“If it’s real, it’s old,” I said.
“Just put the money in your pocket, Jake.”
I did.
“Are you carrying a pocket calculator? Any other electronics?”
“Nope.”
“I guess you’re good to go, then. Turn around so you’re looking at the back of the pantry.” Before I could do it, he slapped his forehead and said, “Oh God, where are my brains? I forgot the Yellow Card Man.”
“The who? The what?”
“The Yellow Card Man. That’s just what I call him, I don’t know his real name. Here, take this.” He rummaged in his pocket, then handed me a fifty-cent piece. I hadn’t seen one in years. Maybe not since I was a kid.
I hefted it. “I don’t think you want to give me this. It’s probably valuable.”
“Of course it’s valuable, it’s worth half a buck.”
He got coughing, and this time it shook him like a hard wind, but he waved me off when I started toward him. He leaned on the stack of cartons with my stuff on top, spat into the wad of napkins, looked, winced, and then closed his fist around them. His haggard face was now running with sweat.
“Hot flash, or somethin like it. Damn cancer’s screwing with my thermostat along with the rest of my shit.
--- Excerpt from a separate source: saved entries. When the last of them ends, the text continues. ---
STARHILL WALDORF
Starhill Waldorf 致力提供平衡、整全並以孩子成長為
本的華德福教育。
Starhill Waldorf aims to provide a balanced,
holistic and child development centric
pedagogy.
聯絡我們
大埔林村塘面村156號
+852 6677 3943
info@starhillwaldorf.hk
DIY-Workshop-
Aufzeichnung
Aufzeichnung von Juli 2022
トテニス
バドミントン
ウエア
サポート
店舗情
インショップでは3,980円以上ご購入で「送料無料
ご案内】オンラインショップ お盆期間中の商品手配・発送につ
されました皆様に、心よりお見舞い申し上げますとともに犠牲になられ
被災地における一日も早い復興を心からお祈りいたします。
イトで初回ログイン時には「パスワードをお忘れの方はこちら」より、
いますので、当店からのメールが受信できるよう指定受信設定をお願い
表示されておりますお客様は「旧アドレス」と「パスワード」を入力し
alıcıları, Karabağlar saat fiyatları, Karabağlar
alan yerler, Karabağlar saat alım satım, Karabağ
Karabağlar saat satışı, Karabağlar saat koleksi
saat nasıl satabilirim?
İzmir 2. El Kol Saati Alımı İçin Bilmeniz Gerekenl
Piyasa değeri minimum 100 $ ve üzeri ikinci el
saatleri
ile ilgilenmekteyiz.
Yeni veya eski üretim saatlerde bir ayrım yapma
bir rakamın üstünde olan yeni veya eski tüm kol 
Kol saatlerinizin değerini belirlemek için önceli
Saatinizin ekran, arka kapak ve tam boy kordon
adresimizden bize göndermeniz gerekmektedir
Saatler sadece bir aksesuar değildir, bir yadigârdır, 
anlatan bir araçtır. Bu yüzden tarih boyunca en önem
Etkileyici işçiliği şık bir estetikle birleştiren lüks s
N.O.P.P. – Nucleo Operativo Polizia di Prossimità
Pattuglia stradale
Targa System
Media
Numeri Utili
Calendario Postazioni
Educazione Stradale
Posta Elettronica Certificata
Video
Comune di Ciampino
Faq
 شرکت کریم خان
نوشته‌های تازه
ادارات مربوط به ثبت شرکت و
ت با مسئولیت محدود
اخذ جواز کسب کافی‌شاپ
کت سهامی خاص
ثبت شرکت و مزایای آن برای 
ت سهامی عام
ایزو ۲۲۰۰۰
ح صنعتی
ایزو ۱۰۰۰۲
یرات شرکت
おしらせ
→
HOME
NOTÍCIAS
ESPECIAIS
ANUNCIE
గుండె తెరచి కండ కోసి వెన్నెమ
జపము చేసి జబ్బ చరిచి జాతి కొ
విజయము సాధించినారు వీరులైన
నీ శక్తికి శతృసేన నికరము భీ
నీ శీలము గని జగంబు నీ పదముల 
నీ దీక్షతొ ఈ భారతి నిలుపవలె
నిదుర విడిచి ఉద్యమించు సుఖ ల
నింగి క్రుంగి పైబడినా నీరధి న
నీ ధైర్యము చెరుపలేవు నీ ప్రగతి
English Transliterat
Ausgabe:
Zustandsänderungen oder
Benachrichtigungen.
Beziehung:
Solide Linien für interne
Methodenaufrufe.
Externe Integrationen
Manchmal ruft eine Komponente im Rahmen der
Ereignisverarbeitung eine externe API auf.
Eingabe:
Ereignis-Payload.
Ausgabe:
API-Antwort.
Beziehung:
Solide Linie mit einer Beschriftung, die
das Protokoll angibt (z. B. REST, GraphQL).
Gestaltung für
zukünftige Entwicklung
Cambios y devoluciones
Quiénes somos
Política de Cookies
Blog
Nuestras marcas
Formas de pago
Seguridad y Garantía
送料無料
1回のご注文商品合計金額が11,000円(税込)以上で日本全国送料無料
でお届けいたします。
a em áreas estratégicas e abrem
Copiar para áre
About the Yellow Card Man. He’s a wino, and he’s harmless, but he’s not like anyone else. It’s like he knows something. I think it’s only a coincidence — because he happens to be plumped down not far from where you’re gonna come out — but I wanted to give you a heads-up about him.”
“Well you’re not doing a very good job,” I said. “I have no fucking idea what you’re talking about.”
“He’s gonna say, ‘I got a yellow card from the greenfront, so gimme a buck because today’s double-money day.’ You got that?”
“Got it.” The shit kept getting deeper.
“And he does have a yellow card, tucked in the brim of his hat. Probably nothing but a taxi company card or maybe a Red & White coupon he found in the gutter, but his brains are shot on cheap wine and he seems to thinks it’s like Willy Wonka’s Golden Ticket.